§ **EXERCISE TASK 1**
Translate this sentence from the Doctor Who blog post into Spanish: "I watched the final episode of Doctor Who series 6 this morning (I was out last night) and parts of it were excellent."
§ **EXERCISE TASK 2**
Continue the Doctor Who blog post from its last sentence.

§ **TEXT EXCERPT**
┌──
Sunday, 2 October 2011

Picking holes in last night's Doctor Who

I watched the final episode of Doctor Who series 6 this morning (I was out last night) and parts of it were excellent. But then I'm sat here watching JJ Abrams' 2009 Star Trek movie and, in its first 10 minutes, it's reminded me of what was missing from Doctor Who last night: we're both welling up here. I'm not saying every show has to make you cry, but I think there's quite an argument for having characters who you care about, then making things happen to them that you can understand, worrying about what's going to happen to them, then getting a genuine emotional tug when whatever happens happens.

Maybe I wouldn't feel such a loss of emotional oomph from last night's Doctor Who (the perplexingly titled Wedding Of River Song, suggesting a girly-family-friendly tear-jerker which this couldn't have been less of) had it not been for the past half dozen years of the show since its return in 2005. Look at the past end-of-series episodes and let's see if I know what I mean:

Parting Of The Ways - Christopher Eccleston's final episode. Although at this stage the programme is mostly about Rose Tyler and her travels with an enigmatic alien. When she saves the universe then gets a kiss from The Doctor, it's tears all the way, at the end of a series which has grabbed a brand new audience from the start and made them love it. We've discovered Daleks, who are genuinely the scariest things in the universe, we've had our first timey-wimey story, the brilliant Father's Day (which asked and answered the question of what would happen if you stopped your Dad dying in the past), and we've discovered some of the best writers in TV, not only Russell T Davies and Paul Cornell, but perhaps the most exciting, Steven Moffat. In the final moments The Doctor dies, which we weren't quite expecting, and he regenerates, for the first time in most viewers lives. It was impossible at the end of that not to say "I want to see more of this!"

Doomsday - Upping the emotional ante, we lose our hero, Rose Tyler, and so does our other hero, The Doctor, and as they part he whispers something in her ear but doesn't get to finish it. Oh come on, we all know what he's saying, and if we're not welling up when he's cut off, leaving him streaming with tears, we've not been paying attention. A splendidly emotional end to David Tennant's first series where we've successfully transferred our fondness and sympathies for Rose to him. We've had a perfect example of timey-wimeyness meeting romance in The Girl In The Fireplace, and our first hint of classic-Who nostalgia with Sarah Jane & K9 in School Reunion. Now we're in tears and suddenly Catherine Tate appears in the Tardis. I want to see more of this!
└──
§ **PROVIDED INFORMATION**
┌──
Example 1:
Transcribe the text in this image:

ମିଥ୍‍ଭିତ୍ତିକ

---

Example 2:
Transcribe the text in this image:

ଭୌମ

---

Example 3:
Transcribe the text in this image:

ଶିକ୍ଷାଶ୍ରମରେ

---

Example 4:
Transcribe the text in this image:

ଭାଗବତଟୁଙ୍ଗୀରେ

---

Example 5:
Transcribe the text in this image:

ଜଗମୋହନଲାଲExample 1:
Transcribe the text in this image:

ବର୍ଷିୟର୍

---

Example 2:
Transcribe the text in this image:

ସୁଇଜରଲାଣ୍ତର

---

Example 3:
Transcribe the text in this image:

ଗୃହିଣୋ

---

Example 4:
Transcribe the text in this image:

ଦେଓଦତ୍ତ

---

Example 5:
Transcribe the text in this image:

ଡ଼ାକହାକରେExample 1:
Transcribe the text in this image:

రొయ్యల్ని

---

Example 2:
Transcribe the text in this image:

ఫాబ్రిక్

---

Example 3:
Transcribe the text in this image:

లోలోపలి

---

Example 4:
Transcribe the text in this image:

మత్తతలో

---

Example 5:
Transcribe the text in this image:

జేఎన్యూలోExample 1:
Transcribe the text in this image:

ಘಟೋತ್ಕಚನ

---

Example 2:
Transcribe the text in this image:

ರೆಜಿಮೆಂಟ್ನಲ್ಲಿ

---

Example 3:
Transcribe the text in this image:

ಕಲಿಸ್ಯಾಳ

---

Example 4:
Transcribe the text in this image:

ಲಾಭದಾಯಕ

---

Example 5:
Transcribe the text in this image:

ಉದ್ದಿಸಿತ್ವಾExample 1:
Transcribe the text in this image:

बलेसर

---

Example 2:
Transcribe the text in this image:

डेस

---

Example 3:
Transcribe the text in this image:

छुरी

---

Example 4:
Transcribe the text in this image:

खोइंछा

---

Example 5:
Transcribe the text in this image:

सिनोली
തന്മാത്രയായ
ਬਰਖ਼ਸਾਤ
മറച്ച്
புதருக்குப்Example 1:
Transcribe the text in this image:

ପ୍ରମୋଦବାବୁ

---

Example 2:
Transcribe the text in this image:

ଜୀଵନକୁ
└──
┌──
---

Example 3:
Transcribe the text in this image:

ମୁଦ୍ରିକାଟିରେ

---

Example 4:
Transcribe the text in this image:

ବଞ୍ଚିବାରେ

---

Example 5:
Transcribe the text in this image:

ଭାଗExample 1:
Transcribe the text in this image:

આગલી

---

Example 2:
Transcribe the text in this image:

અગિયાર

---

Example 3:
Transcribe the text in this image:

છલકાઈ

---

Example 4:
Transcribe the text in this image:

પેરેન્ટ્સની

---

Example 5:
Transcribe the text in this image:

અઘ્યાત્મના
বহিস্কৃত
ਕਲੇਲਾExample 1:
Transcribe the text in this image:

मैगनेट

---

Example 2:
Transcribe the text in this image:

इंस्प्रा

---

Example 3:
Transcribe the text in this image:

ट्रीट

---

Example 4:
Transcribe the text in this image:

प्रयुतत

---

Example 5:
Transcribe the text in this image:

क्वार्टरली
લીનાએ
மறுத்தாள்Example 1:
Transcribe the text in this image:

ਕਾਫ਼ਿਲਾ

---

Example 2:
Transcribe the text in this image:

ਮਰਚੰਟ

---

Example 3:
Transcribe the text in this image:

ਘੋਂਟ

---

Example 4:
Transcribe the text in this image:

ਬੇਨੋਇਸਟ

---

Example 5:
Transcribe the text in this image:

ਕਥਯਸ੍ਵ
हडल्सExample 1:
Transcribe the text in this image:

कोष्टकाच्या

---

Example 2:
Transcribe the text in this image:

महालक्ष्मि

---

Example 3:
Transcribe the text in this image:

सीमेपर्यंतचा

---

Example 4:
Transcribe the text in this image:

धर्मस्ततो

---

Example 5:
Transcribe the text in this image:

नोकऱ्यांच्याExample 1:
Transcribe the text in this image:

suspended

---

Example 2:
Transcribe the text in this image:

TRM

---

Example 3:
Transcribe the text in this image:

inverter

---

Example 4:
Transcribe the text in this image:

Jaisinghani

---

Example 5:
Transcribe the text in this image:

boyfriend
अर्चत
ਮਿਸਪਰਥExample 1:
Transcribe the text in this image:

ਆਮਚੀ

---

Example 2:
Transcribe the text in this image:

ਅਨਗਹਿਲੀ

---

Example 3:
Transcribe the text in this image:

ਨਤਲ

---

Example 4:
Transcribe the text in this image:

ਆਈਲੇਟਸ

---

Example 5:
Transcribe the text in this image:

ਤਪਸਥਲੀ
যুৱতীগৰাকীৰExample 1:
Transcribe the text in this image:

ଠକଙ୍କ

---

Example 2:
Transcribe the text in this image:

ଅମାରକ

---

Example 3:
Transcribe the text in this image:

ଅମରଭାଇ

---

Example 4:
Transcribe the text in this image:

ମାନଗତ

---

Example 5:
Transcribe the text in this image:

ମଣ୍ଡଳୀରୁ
└──
§ **FINAL ANSWER 1**
Vi el último episodio de la sexta temporada de Doctor Who esta mañana (anoche había salido) y partes de él fueron excelentes.

§ **FINAL ANSWER 2**
Last Of The Time Lords
- Actually I found this series ending a bit of a let down, with the whole Master and Martha story getting a bit silly and messianic, and the storyline of Martha's love for the Doctor being nonplussing. But after a series containing Blink & Being Human it was going to be a hard ending to pull off, and despite Martha's family being hopelessly forgettable, and their parting a bit so-whattish, it was at least emotionally true to itself. And then the Titanic crashed through the Tardis wall. Knowing more of this quality was bound to lie ahead, I wanted to see more of this!

Journey's End - Was there a dry eye in the house? Not in ours. We say goodbye to Rose again, and a spare Doctor, and to Donna - possibly the best-loved companion of the series so far - and she's not allowed to remember any of it? Heartbreaking stuff. And with Donna at the heart of so much of it, the series has been very much about a double act of equals, The Doctor and Donna, about whom we care equally. I want to see more... you knew that was coming.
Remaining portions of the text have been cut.